● Work instructions
Reproduce the data below, changing "Price:" to "Cost:" and leaving everything else untouched.

● Stored entries

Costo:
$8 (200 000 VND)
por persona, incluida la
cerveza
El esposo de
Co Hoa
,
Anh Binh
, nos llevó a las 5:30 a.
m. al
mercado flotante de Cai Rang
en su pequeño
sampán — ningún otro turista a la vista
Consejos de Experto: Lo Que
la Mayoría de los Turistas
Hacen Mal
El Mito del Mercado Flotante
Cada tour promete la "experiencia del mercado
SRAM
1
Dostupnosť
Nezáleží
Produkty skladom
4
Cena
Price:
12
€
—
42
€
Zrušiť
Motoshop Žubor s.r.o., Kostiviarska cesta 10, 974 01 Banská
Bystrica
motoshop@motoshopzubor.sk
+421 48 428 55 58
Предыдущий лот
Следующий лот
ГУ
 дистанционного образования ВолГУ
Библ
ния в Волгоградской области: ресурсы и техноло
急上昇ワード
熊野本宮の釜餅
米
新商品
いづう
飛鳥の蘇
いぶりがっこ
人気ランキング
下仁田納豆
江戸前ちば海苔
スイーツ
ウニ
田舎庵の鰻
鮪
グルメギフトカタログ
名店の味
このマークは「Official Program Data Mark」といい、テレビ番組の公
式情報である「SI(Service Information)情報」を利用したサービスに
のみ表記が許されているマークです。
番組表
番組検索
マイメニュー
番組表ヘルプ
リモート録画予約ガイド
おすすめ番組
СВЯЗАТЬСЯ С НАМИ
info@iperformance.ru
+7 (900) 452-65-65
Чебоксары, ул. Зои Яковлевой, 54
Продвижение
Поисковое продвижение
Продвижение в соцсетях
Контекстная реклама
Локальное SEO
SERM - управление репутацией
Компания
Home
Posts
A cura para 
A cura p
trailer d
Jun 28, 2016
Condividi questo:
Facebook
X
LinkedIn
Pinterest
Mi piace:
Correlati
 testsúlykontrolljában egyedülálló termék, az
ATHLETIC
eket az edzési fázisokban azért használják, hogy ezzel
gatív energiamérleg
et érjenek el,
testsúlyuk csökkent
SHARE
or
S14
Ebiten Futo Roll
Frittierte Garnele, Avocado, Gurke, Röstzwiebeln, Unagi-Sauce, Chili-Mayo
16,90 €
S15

● Answer box
Costo:
$8 (200 000 VND)
por persona, incluida la
cerveza
El esposo de
Co Hoa
,
Anh Binh
, nos llevó a las 5:30 a.
m. al
mercado flotante de Cai Rang
en su pequeño
sampán — ningún otro turista a la vista
Consejos de Experto: Lo Que
la Mayoría de los Turistas
Hacen Mal
El Mito del Mercado Flotante
Cada tour promete la "experiencia del mercado
SRAM
1
Dostupnosť
Nezáleží
Produkty skladom
4
Cena
Cost:
12
€
—
42
€
Zrušiť
Motoshop Žubor s.r.o., Kostiviarska cesta 10, 974 01 Banská
Bystrica
motoshop@motoshopzubor.sk
+421 48 428 55 58
Предыдущий лот
Следующий лот
ГУ
 дистанционного образования ВолГУ
Библ
ния в Волгоградской области: ресурсы и техноло
急上昇ワード
熊野本宮の釜餅
米
新商品
いづう
飛鳥の蘇
いぶりがっこ
人気ランキング
下仁田納豆
江戸前ちば海苔
スイーツ
ウニ
田舎庵の鰻
鮪
グルメギフトカタログ
名店の味
このマークは「Official Program Data Mark」といい、テレビ番組の公
式情報である「SI(Service Information)情報」を利用したサービスに
のみ表記が許されているマークです。
番組表
番組検索
マイメニュー
番組表ヘルプ
リモート録画予約ガイド
おすすめ番組
СВЯЗАТЬСЯ С НАМИ
info@iperformance.ru
+7 (900) 452-65-65
Чебоксары, ул. Зои Яковлевой, 54
Продвижение
Поисковое продвижение
Продвижение в соцсетях
Контекстная реклама
Локальное SEO
SERM - управление репутацией
Компания
Home
Posts
A cura para 
A cura p
trailer d
Jun 28, 2016
Condividi questo:
Facebook
X
LinkedIn
Pinterest
Mi piace:
Correlati
 testsúlykontrolljában egyedülálló termék, az
ATHLETIC
eket az edzési fázisokban azért használják, hogy ezzel
gatív energiamérleg
et érjenek el,
testsúlyuk csökkent
SHARE
or
S14
Ebiten Futo Roll
Frittierte Garnele, Avocado, Gurke, Röstzwiebeln, Unagi-Sauce, Chili-Mayo
16,90 €
S15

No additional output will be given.